#### 任务 A
根据所给文本,Boyer Moore算法是哪一年发明的?
#### 任务 B
修改所给文本中以“glibc中关于子串搜索的函”开头、一直到“idx求得,idx代表从左到右对needle串进行扫描的索引,范围是从0到(needlelen - 1)。”为止的部分,把“needlelen”替换为“patternLen”,写出改后的文字。

字符串搜索的操作是比较+移步(shift),如何高效的移步成为了这个算法的关键所在
最坏的移步就是一次移一步,即暴力解法(Brute Force)。那么优化的解法就是一次移多步。
字符串搜索算法汇总:传送门
里面详细介绍各种解法,真是有点多啊,囧
比较操作的时候算法中分为两类一类是从左向右比较即从开始字符到结束字符,另一类是从右向左比较即从结束字符到开始字符
本文主要学习Boyer Moore算法
维基百科上说,Boyer Moore算法是1977年Robert S. Boyer和J Strother Moore发明的。
阮一峰有篇很好的对BoyerMoore算法的科普文:传送门
其中详述了一个Moore教授的例子
BoyerMoore关于移步最核心的就是两个概念
坏字符移步(bad-character shift)和好后缀移步(good-suffix shift),弄明白这两个概念就明白了Boyer Moore.
在需要移步的时候考察这两个移步的步数,谁的值更大就选择谁来作为移步的步数
为了生成坏字符移步和好后缀移步,我们只需要对搜索的子(短)字符串进行处理,而不需要对目标(长)字符串进行处理。
glibc中关于子串搜索的函数strstr的这两个字符串的参数名字很有意境,前者叫needle,后者叫haystack,大海捞针啊,哈哈。
坏字符移步的生成比较容易理解:
先定义一个包含所有字符(考虑ASCII字符集,以及ASCII字符集扩展),一共256个字符
#define ALPHABET_LEN 256
int badCharacter[ALPHABET_LEN];
然后扫描needle串,生成坏字符移步。未在needle串中出现的坏字符的移步都是needle串长度即strlen(needle)
for (i = 0; i < ALPHABET_LEN; i++) {
badcharacter[i] = needlelen;
}
在needle串中出现过的坏字符的移步利用公式:needlelen - 1 - idx求得,idx代表从左到右对needle串进行扫描的索引,范围是从0到(needlelen - 1)。

#### 数据部分
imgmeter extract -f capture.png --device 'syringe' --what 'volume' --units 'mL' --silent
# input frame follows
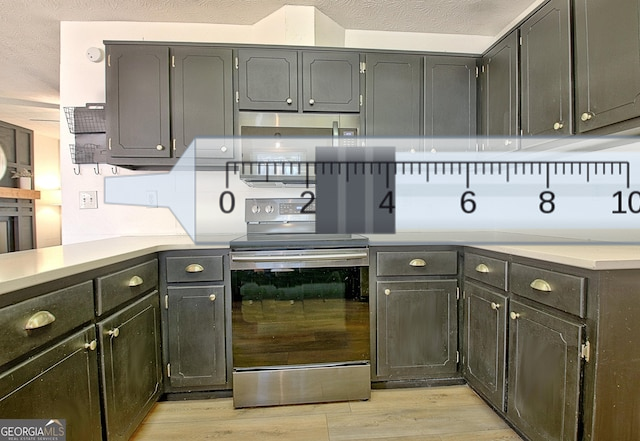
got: 2.2 mL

#### 练习答案 A
1977年。

#### 练习答案 B
glibc中关于子串搜索的函数strstr的这两个字符串的参数名字很有意境,前者叫needle,后者叫haystack,大海捞针啊,哈哈。
坏字符移步的生成比较容易理解:
先定义一个包含所有字符(考虑ASCII字符集,以及ASCII字符集扩展),一共256个字符
#define ALPHABET_LEN 256
int badCharacter[ALPHABET_LEN];
然后扫描needle串,生成坏字符移步。未在needle串中出现的坏字符的移步都是needle串长度即strlen(needle)
for (i = 0; i < ALPHABET_LEN; i++) {
badcharacter[i] = patternLen;
}
在needle串中出现过的坏字符的移步利用公式:patternLen - 1 - idx求得,idx代表从左到右对needle串进行扫描的索引,范围是从0到(patternLen - 1)。